(Entries supplied)
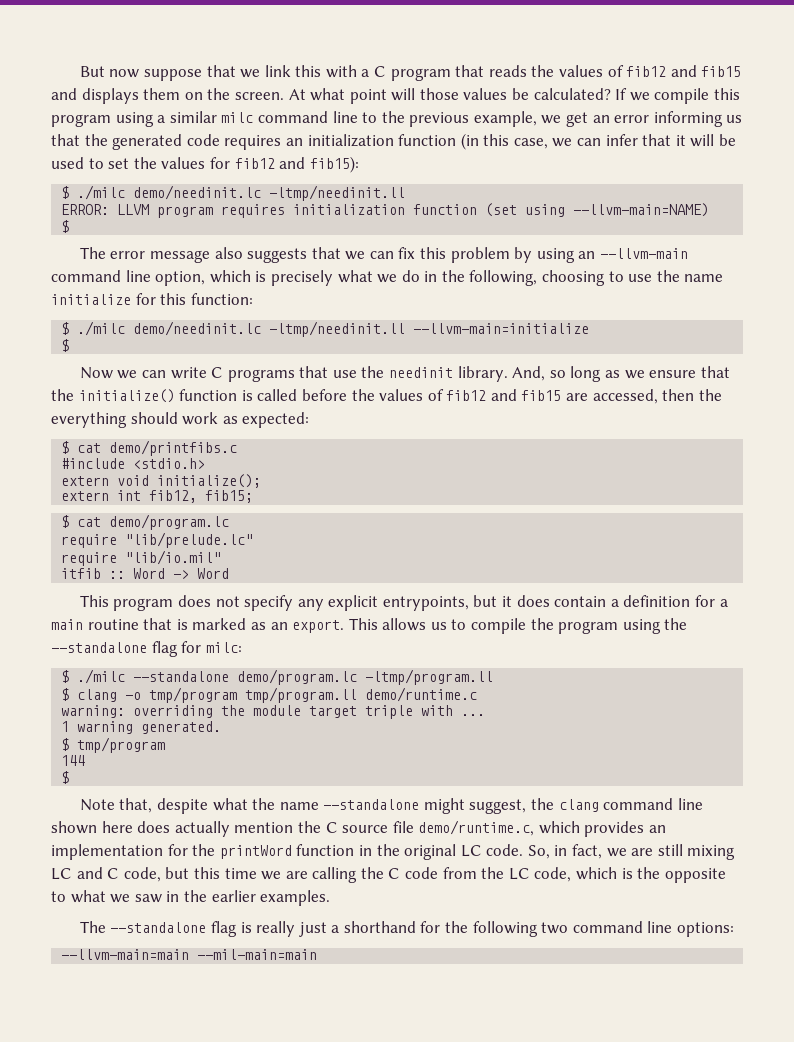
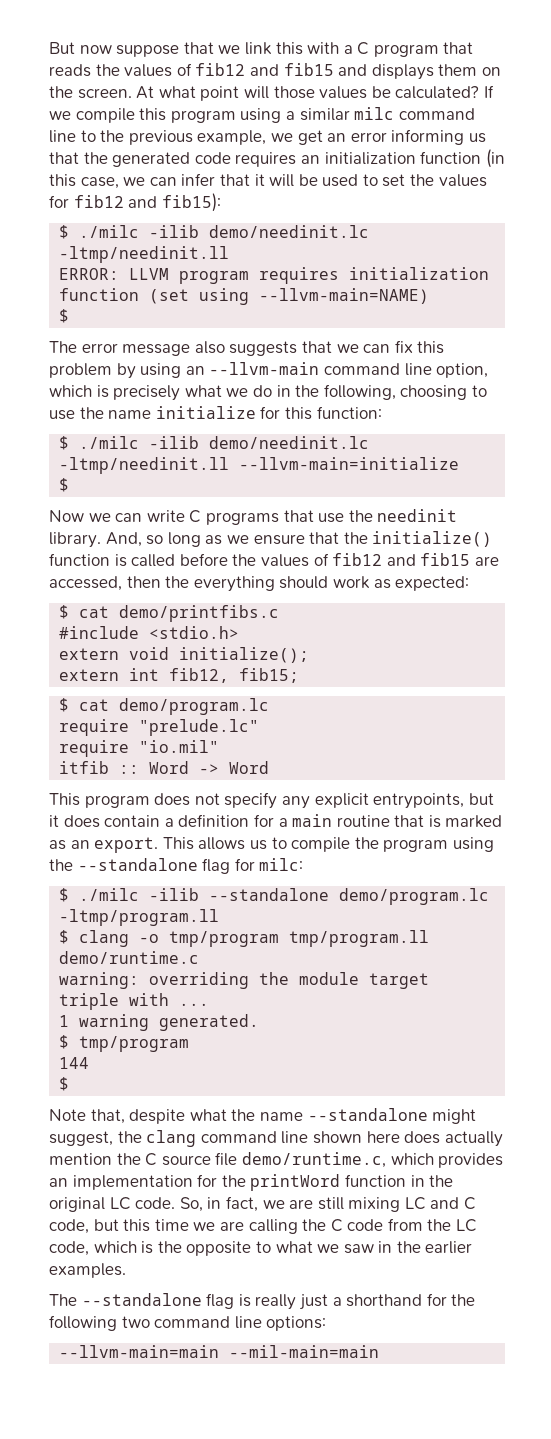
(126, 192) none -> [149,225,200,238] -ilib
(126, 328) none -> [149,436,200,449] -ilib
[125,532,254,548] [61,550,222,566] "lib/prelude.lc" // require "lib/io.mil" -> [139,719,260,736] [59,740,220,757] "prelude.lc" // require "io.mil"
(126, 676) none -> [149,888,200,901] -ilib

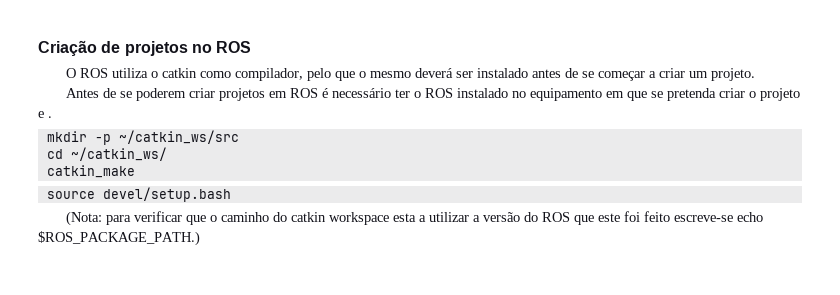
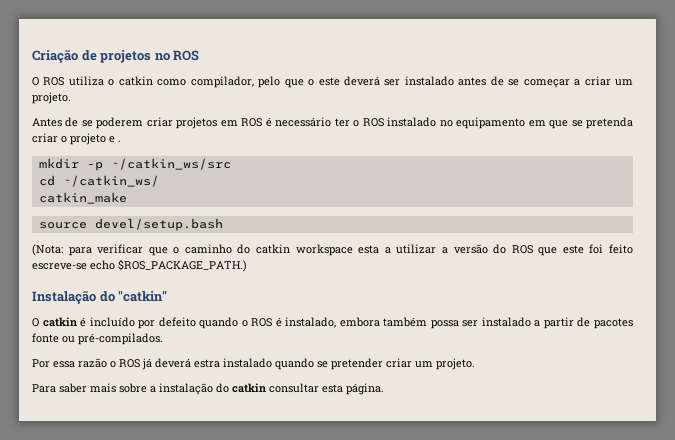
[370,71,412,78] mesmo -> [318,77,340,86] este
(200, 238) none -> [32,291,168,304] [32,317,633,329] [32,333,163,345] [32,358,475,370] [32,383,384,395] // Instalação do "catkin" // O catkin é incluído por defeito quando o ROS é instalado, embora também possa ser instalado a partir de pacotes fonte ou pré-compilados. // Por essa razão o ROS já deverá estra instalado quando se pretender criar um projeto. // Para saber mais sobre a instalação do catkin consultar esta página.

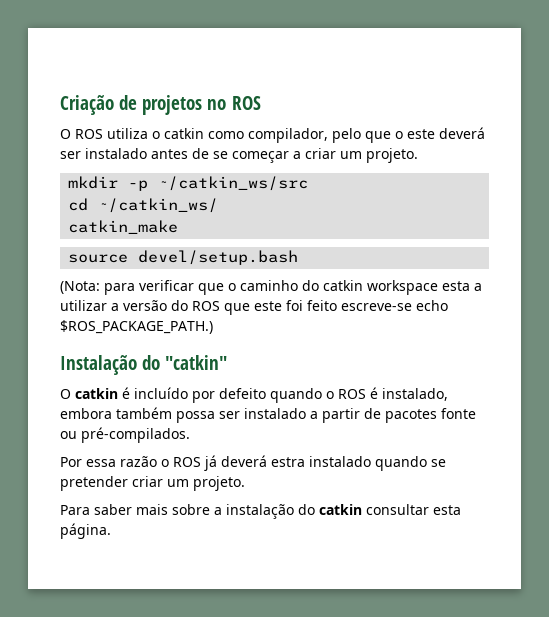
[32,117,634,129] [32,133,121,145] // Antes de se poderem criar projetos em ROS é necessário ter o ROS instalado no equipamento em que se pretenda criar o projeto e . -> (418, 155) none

(Problem statement) Exactly as written above, print every line of the data but not its pictures.

(Solution for this problem)
(126, 192) none -> [149,225,200,238] -ilib
(126, 328) none -> [149,436,200,449] -ilib
[125,532,254,548] [61,550,222,566] "lib/prelude.lc" // require "lib/io.mil" -> [139,719,260,736] [59,740,220,757] "prelude.lc" // require "io.mil"
(126, 676) none -> [149,888,200,901] -ilib

[370,71,412,78] mesmo -> [318,77,340,86] este
(200, 238) none -> [32,291,168,304] [32,317,633,329] [32,333,163,345] [32,358,475,370] [32,383,384,395] // Instalação do "catkin" // O catkin é incluído por defeito quando o ROS é instalado, embora também possa ser instalado a partir de pacotes fonte ou pré-compilados. // Por essa razão o ROS já deverá estra instalado quando se pretender criar um projeto. // Para saber mais sobre a instalação do catkin consultar esta página.

[32,117,634,129] [32,133,121,145] // Antes de se poderem criar projetos em ROS é necessário ter o ROS instalado no equipamento em que se pretenda criar o projeto e . -> (418, 155) none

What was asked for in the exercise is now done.